(Saved data entries)
=====
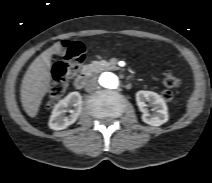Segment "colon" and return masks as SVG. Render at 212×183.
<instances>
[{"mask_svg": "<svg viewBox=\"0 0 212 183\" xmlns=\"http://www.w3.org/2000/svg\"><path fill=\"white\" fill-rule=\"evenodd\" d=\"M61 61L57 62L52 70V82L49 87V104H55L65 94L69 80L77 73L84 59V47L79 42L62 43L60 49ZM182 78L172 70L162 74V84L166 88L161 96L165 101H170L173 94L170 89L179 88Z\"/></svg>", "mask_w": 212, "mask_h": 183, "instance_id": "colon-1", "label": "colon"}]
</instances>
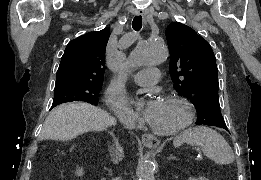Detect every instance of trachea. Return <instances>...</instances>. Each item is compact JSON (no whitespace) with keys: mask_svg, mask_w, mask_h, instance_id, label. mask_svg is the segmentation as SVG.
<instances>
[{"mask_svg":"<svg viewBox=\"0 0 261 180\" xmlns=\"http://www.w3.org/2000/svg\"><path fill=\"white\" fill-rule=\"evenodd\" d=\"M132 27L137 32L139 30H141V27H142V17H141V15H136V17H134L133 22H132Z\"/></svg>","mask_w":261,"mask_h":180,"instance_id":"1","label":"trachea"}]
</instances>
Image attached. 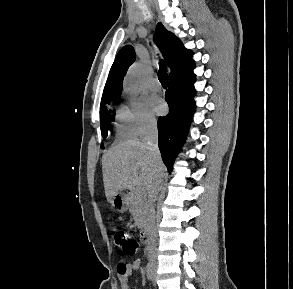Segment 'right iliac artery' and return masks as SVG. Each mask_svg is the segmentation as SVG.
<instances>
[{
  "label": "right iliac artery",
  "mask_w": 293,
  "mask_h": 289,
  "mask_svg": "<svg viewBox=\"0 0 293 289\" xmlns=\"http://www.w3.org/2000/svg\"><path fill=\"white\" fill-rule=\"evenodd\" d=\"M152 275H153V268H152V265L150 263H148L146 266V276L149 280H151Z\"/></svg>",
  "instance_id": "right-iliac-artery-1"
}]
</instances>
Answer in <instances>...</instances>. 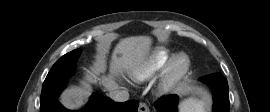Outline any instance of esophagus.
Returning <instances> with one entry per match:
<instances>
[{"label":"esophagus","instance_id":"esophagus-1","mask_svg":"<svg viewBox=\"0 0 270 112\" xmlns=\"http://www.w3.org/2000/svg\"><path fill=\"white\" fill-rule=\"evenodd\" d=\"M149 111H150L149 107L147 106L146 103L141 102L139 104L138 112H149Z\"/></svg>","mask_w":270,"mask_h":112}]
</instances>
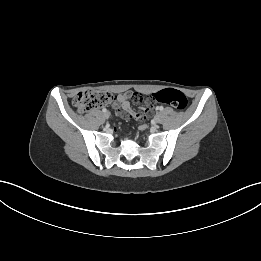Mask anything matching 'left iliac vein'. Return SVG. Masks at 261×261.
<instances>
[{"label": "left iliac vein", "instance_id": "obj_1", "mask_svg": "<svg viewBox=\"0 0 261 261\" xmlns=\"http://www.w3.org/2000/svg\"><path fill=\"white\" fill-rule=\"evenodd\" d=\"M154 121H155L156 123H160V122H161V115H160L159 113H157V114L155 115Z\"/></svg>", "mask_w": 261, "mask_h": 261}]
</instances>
=====
Task prompt: Arrange the lines above, starting at the one containing "Mask anything matching" and ending at the end of the records, as a JSON list of strings with one string per line and blank lines left out. Leave the pictures out of your answer.

Exercise result:
[
  "Mask anything matching 'left iliac vein'. Return SVG. Masks at 261×261.",
  "<instances>",
  "[{\"label\": \"left iliac vein\", \"instance_id\": \"obj_1\", \"mask_svg\": \"<svg viewBox=\\\"0 0 261 261\\\" xmlns=\\\"http://www.w3.org/2000/svg\\\"><path fill=\\\"white\\\" fill-rule=\\\"evenodd\\\" d=\\\"M154 121H155L156 123H160V122H161V115H160L159 113H157V114L155 115Z\\\"/></svg>\", \"mask_w\": 261, \"mask_h\": 261}]",
  "</instances>"
]